__Problems to solve__:
1. In the Iowa Senate election text, rewrite the passage that begins at the words "The 1954 Iowa" and stops after "General Assembly here.", with "biennial" changed to "two-year".
2. Answer these from the Iowa Senate election text:
(a) On what date was the primary election held?
(b) How many seats did the Democratic Party hold after the election?
(c) How long is a state senator's term?
3. Translate this sentence from the Iowa Senate election text into Spanish: "State senators serve four-year terms in the Iowa State Senate."

__Text section__:
** BEGIN **

1954 Iowa Senate election
| November 2, 1954 |

21 out of 50 seats in the Iowa State Senate 26 seats needed for a majority
|  | Majority party | Minority party |
| Leader | Ralph Zastrow | George E. O'Malley |
| Party | Republican | Democratic |
| Leader's seat | 44th (retired) | 30th |
| Last election | 46 | 4 |
| Seats after | 44 | 6 |
| Seat change | −2 | +2 |
| Majority Leader before election Ralph Zastrow Republican | Elected Majority Leader Duane E. Dewel Republican |

= 1954 Iowa Senate election =

The 1954 Iowa State Senate elections took place as part of the biennial 1954 United States elections. Iowa voters elected state senators in 21 of the state senate's 50 districts. State senators serve four-year terms in the Iowa State Senate.

A statewide map of the 50 state Senate districts in the 1954 elections is provided by the Iowa General Assembly here.

The primary election on June 7, 1954, determined which candidates appeared on the November 2, 1954 general election ballot.

** END **

__Extracted records__:
** BEGIN **

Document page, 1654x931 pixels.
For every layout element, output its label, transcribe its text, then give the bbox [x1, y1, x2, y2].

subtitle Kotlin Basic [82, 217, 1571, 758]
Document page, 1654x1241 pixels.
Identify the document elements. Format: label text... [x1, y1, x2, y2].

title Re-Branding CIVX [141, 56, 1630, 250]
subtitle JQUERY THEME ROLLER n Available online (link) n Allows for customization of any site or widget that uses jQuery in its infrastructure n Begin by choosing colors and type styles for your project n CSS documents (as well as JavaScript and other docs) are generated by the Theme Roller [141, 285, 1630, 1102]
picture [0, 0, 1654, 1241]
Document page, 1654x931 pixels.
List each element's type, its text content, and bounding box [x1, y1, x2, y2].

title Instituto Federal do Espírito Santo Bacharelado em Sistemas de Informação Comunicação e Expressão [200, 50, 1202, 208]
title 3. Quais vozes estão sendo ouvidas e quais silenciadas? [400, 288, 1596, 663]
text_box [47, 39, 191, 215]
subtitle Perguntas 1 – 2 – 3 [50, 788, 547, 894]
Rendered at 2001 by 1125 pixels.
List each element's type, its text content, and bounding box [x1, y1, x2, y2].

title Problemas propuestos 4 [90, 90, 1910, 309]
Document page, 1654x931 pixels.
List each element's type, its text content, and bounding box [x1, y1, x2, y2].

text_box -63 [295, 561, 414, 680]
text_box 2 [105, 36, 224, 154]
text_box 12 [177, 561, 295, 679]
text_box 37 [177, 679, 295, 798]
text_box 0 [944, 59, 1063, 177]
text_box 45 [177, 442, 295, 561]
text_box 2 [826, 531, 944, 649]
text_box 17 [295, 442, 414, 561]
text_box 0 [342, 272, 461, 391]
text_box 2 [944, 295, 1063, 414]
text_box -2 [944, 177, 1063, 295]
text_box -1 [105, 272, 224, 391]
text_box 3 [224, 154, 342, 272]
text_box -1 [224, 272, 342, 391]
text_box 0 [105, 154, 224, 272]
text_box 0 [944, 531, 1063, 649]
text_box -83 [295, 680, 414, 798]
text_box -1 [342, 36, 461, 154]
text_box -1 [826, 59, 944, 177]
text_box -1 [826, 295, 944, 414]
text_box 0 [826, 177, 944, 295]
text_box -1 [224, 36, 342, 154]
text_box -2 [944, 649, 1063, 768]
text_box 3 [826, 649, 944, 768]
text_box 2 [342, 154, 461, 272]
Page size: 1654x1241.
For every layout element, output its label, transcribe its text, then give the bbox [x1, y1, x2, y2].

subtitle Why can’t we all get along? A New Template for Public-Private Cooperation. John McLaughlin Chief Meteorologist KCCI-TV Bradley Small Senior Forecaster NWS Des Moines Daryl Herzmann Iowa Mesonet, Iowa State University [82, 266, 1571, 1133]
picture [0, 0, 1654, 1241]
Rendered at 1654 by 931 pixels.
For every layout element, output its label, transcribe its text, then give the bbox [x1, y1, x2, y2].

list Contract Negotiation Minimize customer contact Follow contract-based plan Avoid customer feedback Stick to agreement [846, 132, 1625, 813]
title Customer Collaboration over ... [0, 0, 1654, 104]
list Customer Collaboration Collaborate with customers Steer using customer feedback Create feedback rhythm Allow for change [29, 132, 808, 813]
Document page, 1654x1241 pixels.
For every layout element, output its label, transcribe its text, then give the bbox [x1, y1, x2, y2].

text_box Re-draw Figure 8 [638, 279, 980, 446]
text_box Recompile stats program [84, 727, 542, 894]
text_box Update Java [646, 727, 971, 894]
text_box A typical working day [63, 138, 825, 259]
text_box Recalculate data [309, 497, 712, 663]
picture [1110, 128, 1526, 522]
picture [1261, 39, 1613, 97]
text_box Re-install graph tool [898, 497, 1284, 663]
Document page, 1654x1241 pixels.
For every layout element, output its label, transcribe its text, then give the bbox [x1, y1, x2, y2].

** END **

__Solution set__:
1.
The 1954 Iowa State Senate elections took place as part of the two-year 1954 United States elections. Iowa voters elected state senators in 21 of the state senate's 50 districts. State senators serve four-year terms in the Iowa State Senate.

A statewide map of the 50 state Senate districts in the 1954 elections is provided by the Iowa General Assembly here.

2.
(a) June 7, 1954
(b) 6
(c) Four years

3. Los senadores estatales cumplen mandatos de cuatro años en el Senado Estatal de Iowa.